**EXTRACTED DATA**:

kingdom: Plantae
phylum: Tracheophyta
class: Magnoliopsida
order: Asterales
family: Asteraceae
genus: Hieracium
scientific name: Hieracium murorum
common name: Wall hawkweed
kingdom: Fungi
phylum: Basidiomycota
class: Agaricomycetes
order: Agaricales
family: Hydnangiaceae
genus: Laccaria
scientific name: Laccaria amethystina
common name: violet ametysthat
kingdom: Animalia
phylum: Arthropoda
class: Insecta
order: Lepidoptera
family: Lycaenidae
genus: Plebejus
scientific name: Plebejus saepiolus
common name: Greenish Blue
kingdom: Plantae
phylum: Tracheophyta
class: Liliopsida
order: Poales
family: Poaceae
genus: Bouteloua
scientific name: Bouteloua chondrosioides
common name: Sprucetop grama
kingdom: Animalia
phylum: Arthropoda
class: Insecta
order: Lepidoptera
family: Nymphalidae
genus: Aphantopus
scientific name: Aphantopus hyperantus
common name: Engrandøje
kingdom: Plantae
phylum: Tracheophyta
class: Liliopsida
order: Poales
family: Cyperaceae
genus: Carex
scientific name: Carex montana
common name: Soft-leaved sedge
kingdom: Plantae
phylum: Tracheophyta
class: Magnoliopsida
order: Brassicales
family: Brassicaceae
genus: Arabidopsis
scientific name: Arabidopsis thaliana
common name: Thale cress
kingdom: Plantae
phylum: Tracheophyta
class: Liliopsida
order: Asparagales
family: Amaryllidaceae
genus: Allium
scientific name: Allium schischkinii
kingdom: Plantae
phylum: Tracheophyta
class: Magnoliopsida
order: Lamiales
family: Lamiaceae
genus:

**PROBLEM DESCRIPTION**: Reproduce every line of the listing above word for word, keeping the lines in their original order.

**RESPONSE**:
kingdom: Plantae
phylum: Tracheophyta
class: Magnoliopsida
order: Asterales
family: Asteraceae
genus: Hieracium
scientific name: Hieracium murorum
common name: Wall hawkweed
kingdom: Fungi
phylum: Basidiomycota
class: Agaricomycetes
order: Agaricales
family: Hydnangiaceae
genus: Laccaria
scientific name: Laccaria amethystina
common name: violet ametysthat
kingdom: Animalia
phylum: Arthropoda
class: Insecta
order: Lepidoptera
family: Lycaenidae
genus: Plebejus
scientific name: Plebejus saepiolus
common name: Greenish Blue
kingdom: Plantae
phylum: Tracheophyta
class: Liliopsida
order: Poales
family: Poaceae
genus: Bouteloua
scientific name: Bouteloua chondrosioides
common name: Sprucetop grama
kingdom: Animalia
phylum: Arthropoda
class: Insecta
order: Lepidoptera
family: Nymphalidae
genus: Aphantopus
scientific name: Aphantopus hyperantus
common name: Engrandøje
kingdom: Plantae
phylum: Tracheophyta
class: Liliopsida
order: Poales
family: Cyperaceae
genus: Carex
scientific name: Carex montana
common name: Soft-leaved sedge
kingdom: Plantae
phylum: Tracheophyta
class: Magnoliopsida
order: Brassicales
family: Brassicaceae
genus: Arabidopsis
scientific name: Arabidopsis thaliana
common name: Thale cress
kingdom: Plantae
phylum: Tracheophyta
class: Liliopsida
order: Asparagales
family: Amaryllidaceae
genus: Allium
scientific name: Allium schischkinii
kingdom: Plantae
phylum: Tracheophyta
class: Magnoliopsida
order: Lamiales
family: Lamiaceae
genus:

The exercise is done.